The first ~8 pages gives the origins & overview of TRIZ. Over the next 10, Pocket TRIZ gives very brief, concise descriptions of the commonalities and differences between TRIZ, Six Sigma MAIC (process optimization) and Design for Six Sigma; the author then describes the complementary aspects of Six Sigma and TRIZ, and how each can benefit by their use in conjunction.
A tools list details which specific TRIZ tools apply at the various MAIC phases; only one out of 40 did not correspond to my own matching. Short summaries then overview the listed TRIZ tools. Pocket TRIZ apportions a pair of pages each on the concept of contradictions, Ideal Final Solution, function and attribute analysis (tool-action-object), and resources. Over about a 4 page spread, a paragraph overviews each trend of evolution. A page each describes nine screens (a.k.a. system operator), s-curves, fields, Smart Little People, a “systems vs. process” view (to differentiate the respective TRIZ & Six Sigma focuses) and inventive standards. A number of these summaries have checklists useful for an experienced TRIZ user, though not a complete “how-to” procedure for use. Many make connections between the TRIZ tool and Six Sigma use (e.g. nine screens to multi-generation planning, TRIZ resources expanding the notion of resources in flowcharting…).
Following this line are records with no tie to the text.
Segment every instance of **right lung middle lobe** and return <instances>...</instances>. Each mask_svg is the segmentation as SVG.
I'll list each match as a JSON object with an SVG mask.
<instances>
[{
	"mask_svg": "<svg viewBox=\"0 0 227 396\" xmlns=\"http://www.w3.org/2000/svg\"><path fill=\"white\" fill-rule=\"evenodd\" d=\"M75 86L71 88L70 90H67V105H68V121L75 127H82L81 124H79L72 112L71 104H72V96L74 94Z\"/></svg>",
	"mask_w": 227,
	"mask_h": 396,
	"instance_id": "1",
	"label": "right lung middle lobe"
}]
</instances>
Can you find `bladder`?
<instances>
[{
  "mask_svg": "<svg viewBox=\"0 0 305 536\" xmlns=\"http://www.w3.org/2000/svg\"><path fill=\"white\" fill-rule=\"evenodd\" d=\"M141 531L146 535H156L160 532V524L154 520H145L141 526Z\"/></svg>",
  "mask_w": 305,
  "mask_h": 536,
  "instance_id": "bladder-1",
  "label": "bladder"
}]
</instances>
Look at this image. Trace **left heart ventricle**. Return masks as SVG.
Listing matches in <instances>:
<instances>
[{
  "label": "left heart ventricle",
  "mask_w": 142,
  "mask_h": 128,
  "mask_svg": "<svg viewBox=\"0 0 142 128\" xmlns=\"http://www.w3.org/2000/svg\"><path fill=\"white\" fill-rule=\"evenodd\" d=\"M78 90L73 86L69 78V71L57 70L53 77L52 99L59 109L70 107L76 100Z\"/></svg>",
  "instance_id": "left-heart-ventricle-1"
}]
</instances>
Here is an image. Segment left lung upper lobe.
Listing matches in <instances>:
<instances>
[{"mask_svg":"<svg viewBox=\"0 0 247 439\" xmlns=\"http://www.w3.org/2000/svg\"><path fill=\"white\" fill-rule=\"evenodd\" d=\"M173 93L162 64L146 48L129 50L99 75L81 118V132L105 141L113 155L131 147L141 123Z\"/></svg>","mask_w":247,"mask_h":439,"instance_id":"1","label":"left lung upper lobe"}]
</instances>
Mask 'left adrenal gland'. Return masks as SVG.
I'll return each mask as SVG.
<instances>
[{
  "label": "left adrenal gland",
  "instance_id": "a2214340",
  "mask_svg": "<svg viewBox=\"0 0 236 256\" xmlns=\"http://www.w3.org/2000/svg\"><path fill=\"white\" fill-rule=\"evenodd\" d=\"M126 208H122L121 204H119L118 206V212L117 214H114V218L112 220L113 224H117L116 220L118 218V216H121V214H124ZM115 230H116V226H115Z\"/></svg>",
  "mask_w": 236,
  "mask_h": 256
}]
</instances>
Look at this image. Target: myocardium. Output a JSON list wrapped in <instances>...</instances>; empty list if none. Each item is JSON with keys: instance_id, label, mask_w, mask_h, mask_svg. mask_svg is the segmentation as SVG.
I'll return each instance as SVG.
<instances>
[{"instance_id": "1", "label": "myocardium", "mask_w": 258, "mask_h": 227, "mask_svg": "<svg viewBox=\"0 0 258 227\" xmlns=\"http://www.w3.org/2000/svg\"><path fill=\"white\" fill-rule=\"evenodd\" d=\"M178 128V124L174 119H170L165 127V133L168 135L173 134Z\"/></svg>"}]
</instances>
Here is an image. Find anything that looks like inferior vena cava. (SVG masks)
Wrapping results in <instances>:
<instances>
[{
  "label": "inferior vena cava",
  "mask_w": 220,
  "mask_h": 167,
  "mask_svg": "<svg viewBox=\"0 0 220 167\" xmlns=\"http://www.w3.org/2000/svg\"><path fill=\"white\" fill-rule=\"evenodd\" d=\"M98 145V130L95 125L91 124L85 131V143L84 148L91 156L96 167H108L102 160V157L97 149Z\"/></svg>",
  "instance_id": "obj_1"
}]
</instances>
The Effects knowledgebase is given only honorable mention, perhaps not unexpected for a book limited to pocket size. Finally, non-TRIZ, but often-used Nominal Group Techniques for solution evaluation, and the Pugh concept evaluation matrix rate a page apiece in this summaries half of the book.
The last half of Pocket TRIZ is devoted to the 40 Inventive Principles and contradictions. This section is comprehensive enough to be of direct and full use, with a page-per-principle examples set. In addition, the philosophy behind each inventive principle is elaborated, sometimes with related or “opposite” principles noted. As such this section helps convey much about the TRIZ mindset that might otherwise be missed. A description of how to use the matrix is in Pocket TRIZ, though not the matrix itself. The Mulbury Consulting link to the electronic version of the matrix is included.
Tennant ascribes greater importance to the 40 Principles than any other author I’ve seen– e.g. the claim that “All innovation stems from the 40 IP’s” seems overstated– or maybe it’s just his lotsof- superlatives style, perhaps to be expected from a practitioner used to taking contradictions to their extremes…
You can’t expect a booklet designed to fit in purse or pocket to include the entire span of TRIZ and its potential with Six Sigma, but Pocket TRIZ for Six Sigma does a handsome job of concisely capturing the key interconnections. It will be of use for experienced and neophyte practitioners of both methodologies, alike.